Browns Ferry Shuts Down Reactor Second Time in Three days
February 19, 2009
By JAY REEVES Associated Press Writer
Mechanical problems forced the second shutdown of a reactor at
the Browns Ferry Nuclear Plant in three days, but regulators said Thursday the mishaps aren't a sign of more serious trouble for the
Tennessee Valley Authority.
The plant's Unit 1 shut down automatically early Wednesday
because of a problem with fans that are used to cool the electrical
connection that links the plant to the power grid. Operators had to
manually shut down Unit
2 on Monday because of another problem with cooling water in an
electric turbine.
TVA said the two problems are not related, and a spokesman for
the Nuclear Regulatory Commission said the back-to-back problems were
"totally coincidental."
"There's nothing the same here other than they're mechanical
(problems) on the non-nuclear side," said Joey Ledford of the federal
agency's Atlanta office.
Browns Ferry will not come under increased scrutiny because of
the dual outages at the three-reactor plant, Ledford said.

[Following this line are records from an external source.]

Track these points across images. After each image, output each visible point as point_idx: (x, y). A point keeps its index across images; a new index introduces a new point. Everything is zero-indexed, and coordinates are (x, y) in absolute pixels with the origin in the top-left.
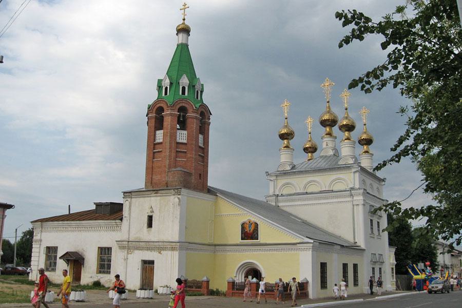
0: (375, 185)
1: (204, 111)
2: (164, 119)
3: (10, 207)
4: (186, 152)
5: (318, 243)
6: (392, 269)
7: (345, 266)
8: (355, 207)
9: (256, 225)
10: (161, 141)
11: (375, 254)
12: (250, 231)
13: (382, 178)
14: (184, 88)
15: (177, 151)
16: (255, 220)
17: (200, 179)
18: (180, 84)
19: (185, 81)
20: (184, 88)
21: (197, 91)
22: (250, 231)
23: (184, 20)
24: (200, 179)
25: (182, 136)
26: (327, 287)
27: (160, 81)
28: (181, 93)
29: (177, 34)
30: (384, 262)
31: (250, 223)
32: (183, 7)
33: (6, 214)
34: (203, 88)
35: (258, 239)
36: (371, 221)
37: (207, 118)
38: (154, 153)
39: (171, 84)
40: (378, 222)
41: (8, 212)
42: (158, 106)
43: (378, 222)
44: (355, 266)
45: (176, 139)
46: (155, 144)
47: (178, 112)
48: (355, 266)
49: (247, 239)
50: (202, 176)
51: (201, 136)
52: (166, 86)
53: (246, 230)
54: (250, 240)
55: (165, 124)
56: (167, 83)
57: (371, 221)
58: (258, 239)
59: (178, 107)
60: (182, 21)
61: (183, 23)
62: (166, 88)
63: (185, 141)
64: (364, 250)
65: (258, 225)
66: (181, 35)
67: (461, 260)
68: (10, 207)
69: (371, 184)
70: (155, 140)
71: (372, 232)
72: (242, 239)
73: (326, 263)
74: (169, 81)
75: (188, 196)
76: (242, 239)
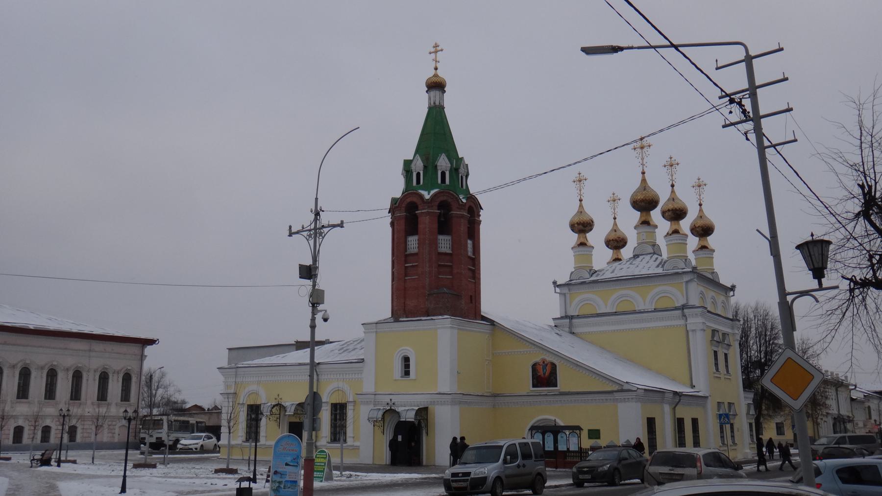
0: (720, 298)
1: (473, 206)
2: (419, 220)
3: (151, 342)
4: (451, 267)
5: (643, 391)
6: (751, 424)
7: (680, 422)
8: (679, 312)
9: (554, 366)
10: (416, 251)
11: (724, 403)
12: (544, 374)
13: (729, 285)
14: (443, 174)
15: (439, 266)
16: (550, 359)
17: (471, 302)
18: (439, 168)
19: (443, 163)
20: (443, 174)
21: (462, 177)
22: (544, 374)
23: (436, 69)
24: (471, 302)
25: (444, 243)
26: (685, 444)
27: (407, 164)
28: (439, 181)
29: (427, 92)
30: (737, 415)
31: (545, 364)
32: (433, 50)
33: (145, 354)
34: (468, 172)
35: (556, 386)
36: (715, 353)
37: (476, 215)
38: (406, 267)
39: (425, 167)
40: (726, 355)
41: (149, 350)
42: (409, 200)
43: (726, 355)
44: (695, 422)
45: (436, 248)
46: (406, 256)
47: (438, 210)
48: (695, 422)
49: (541, 387)
50: (473, 298)
51: (470, 242)
52: (418, 171)
53: (539, 374)
54: (546, 387)
55: (421, 226)
56: (418, 166)
57: (715, 353)
58: (556, 386)
59: (437, 203)
60: (433, 72)
61: (436, 76)
62: (418, 174)
63: (449, 251)
64: (706, 397)
65: (556, 366)
66: (432, 93)
67: (869, 407)
68: (151, 342)
69: (713, 298)
70: (406, 250)
71: (717, 370)
72: (534, 386)
73: (654, 418)
74: (422, 164)
75: (459, 329)
76: (534, 386)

TVA spokesman Jason Huffine said engineers were trying to figure
out what caused both shutdowns.
The plant's third reactor continued operating at 100 percent, he
said, and the twin outages did not hurt the utility's ability to
provide power to its customers.
"We could turn on an additional coal plant if needed," he said.
Browns Ferry is one of three TVA nuclear plants that generate
about 30 percent of all the power the agency supplies in Tennessee,
Alabama, Georgia, Kentucky, Mississippi, North Carolina and Virginia.
Idle for 22 years amid safety and management concerns, the Unit 1
reactor was restarted in 2007 following a renovation that took five
years and cost $1.8 billion. The two other reactors at Brown's Ferry
were restarted in the 1990s after extensive work.
Power generation at Browns Ferry was reduced significantly last
August after a string of problems that have since been repaired.